Expérimenter, être dans ce qu’on vit, s’impliquer, signifie une mise en situation de soi-même dans ce qui est transmis et donc aussi un regard critique sur soi et sur ses comportements, comme le montreront plus particulièrement les formations sur le genre.

Une autre originalité de la démarche du CISP qu’ont relevée plusieurs de nos interlocuteurs, lorsqu’ils comparent les formations reçues au CISP avec celles qu’ils ont reçues dans d’autres lieux, dans d’autres ONG, réside aussi dans la diversité des horizons d’où viennent les formateurs. Ces voix étrangères multiples auxquelles se joignent les voix algériennes, par les sensibilités différentes qu’elles apportent, ont représenté pour ces participants un atout et un intérêt supplémentaire des formations. Cette multiplicité représente une autre forme de co-construction et un principe d’ouverture dans les contenus.

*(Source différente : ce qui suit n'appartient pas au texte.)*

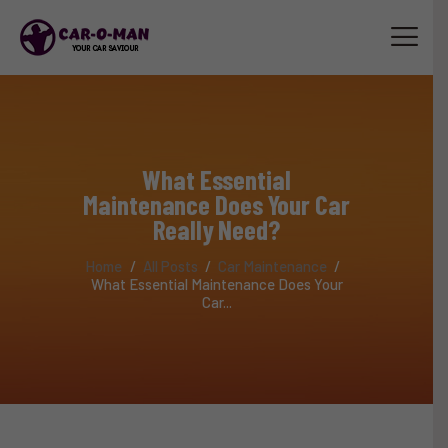
HOME
ABOUT
What Essential
SERVICES
Maintenance Does Your Car
LUXURY CAR SERVICE
Really Need?
ACCESSORIES
Home
All Posts
Car Maintenance
TRAINING
What Essential Maintenance Does Your
Car...
STAFF
CONTACT US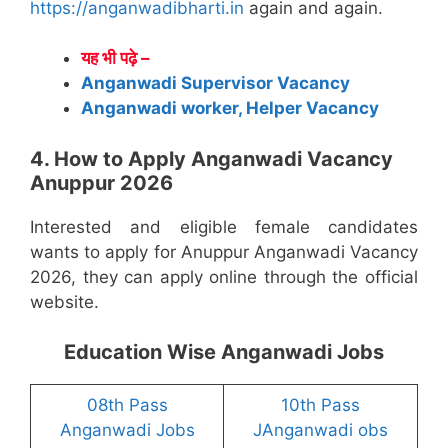
https://anganwadibharti.in
again and again.
यह भी पढ़े –
Anganwadi Supervisor Vacancy
Anganwadi worker, Helper Vacancy
4. How to Apply Anganwadi Vacancy
Anuppur 2026
Interested and eligible female candidates
wants to apply for Anuppur Anganwadi Vacancy
2026, they can apply online through the official
website.
Education Wise Anganwadi Jobs
08th Pass
10th Pass
Anganwadi Jobs
JAnganwadi obs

Quant au travail de terrain, il concerne toutes les formations-action : Thérapie Contextuelle, « Clinique de Concertation », Travail Thérapeutique de Réseau, « Gestion des détresses multiples et sévères ». Les modules de formation intègrent dans les séances et les ateliers où sont présentées et discutées des situations issues du travail de terrain. De module en module de formation des situations sont apportées par les participants, discutées, renvoyées aux concepts et aux manières de faire.

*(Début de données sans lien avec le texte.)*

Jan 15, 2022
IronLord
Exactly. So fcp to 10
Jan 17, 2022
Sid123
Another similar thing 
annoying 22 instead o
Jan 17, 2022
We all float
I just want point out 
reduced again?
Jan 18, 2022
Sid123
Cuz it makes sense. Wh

Le travail de terrain signifie également porter le message du droit et des droits humains à la portée des personnes qui habitent loin des villes où sont dispensées les formations. Il

concerne aussi le certificat des droits de l’Homme à travers le mémoire demandé aux participants en fin de formation.

Par exemple les juristes qui offrent des consultations gratuites ont toujours mis en place des espaces de parole et organisé des conférences dans les zones rurales afin de sensibiliser les femmes des villages aux garanties qu’offre le droit et leur montrer l’intérêt de ces consultations.

Les jeunes formés aux droits de l’Homme organisent des journées de sensibilisation aux droits humains avec des caravanes incluant des tournées culturelles, théâtrales, dans les zones rurales entourant les lieux, villes ou villages où ils habitent.